Over the years, this work has been supported not only by Loughborough University, but also by grants from the AHRB, the AHRC, the British Academy, the Folger Shakespeare Library, the Harkness Fellowships, the Harry Ransom Center, the Houghton Library, the Huntington Library, Princeton University Library, the University of Illinois, the Wellcome Trust, and the William Andrews Clark Memorial Library.

These days, Aphra Behn (1640?-1689) keeps her busy, both because she is editing several of her plays for the forthcoming Cambridge Edition of the Works of Aphra Behn, and because she manages the international team involved with that project. Behn was not only Britain’s first professional woman playwright, but also a poet, fiction-writer, and translator from French.
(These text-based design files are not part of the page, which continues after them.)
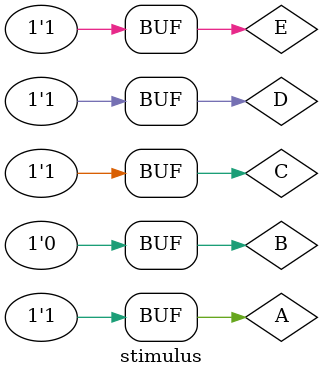
<source format=v>
`timescale 1ns / 1ps
module stimulus;
reg A;
reg B;
reg C;
reg D;
reg E;
wire Z;
comparator  uut
(
    .A(A),
    .B(B),
    .C(C),
    .D(D),
    .E(E),
    .Z(Z)

);
initial begin 
$dumpfile("test.vcd");
$dumpvars(0,stimulus);
    A=0; B=0; C=0; D=0; E=0;
    #5
    A=0; B=0; C=0; D=0; E=1;
    #5
    A=0; B=0; C=0; D=1; E=1;
    #5
    A=0; B=0; C=1; D=1; E=1;
    #5
    A=0; B=1; C=1; D=1; E=1;
    #5
    A=1; B=1; C=1; D=1; E=1;
    #5
    A=1; B=0; C=0; D=0; E=0;
    #5
    A=1; B=0; C=1; D=0; E=0;
    #5
    A=1; B=0; C=1; D=0; E=1;
    #5
    A=1; B=0; C=1; D=1; E=1;
    #10;
end
initial begin
$monitor("A=%d,B=%d,C=%d,D=%d,E=%d,Z=%d \n",A,B,C,D,E,Z);
end
endmodule
</source>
Those involved with bringing the Cambridge Edition to completion include academics who hail from the USA, Canada, Australia, France and Austria, as well as from across the UK. The year 2020 will see the appearance of the first volumes of the Cambridge Edition, alongside a range of activities celebrating the 350th anniversary of the debut of Behn’s first play. Watch this space.

Elaine's current PhD students are working on Aphra Behn, whose diverse oeuvre has also provided topics for earlier doctoral projects she has supervised. Most of the theses she has guided have concerned some aspect of 17th-century culture, ranging from investigations into early Quakers and Baptists to studies of early-modern perceptions of the human body. Some have had a more purely literary focus, including topics such as the novels of Frances Burney, and the verse of John Dryden. Elaine welcomes enquiries from prospective PhD students in any of these areas.

Much as Elaine loves working with students and conferring with colleagues, it has always been important to her to communicate with people beyond the academy – perhaps most of all because she comes from a family whose members have not usually stayed in education beyond the minimum leaving age. She has participated in various television and radio broadcasts (including The One Show and Woman’s Hour, and a live evening-long programme on Radio 3 commemorating the execution of Charles I), co-written (with her colleague Catie Gill) a booklet about the prophecies of early Quaker women, and she is currently working on several projects designed to popularise understanding of the achievements of Aphra Behn.

Elaine's external activities within the academic world have included membership of the AHRB Postgraduate Panel (2003-07) and the AHRC Peer Review College (2007-10, and 2020-23); acting as External Examiner for PhD theses at more than 20 universities in the UK and overseas; and regularly speaking at academic venues that range from international conferences to postgraduate research seminars.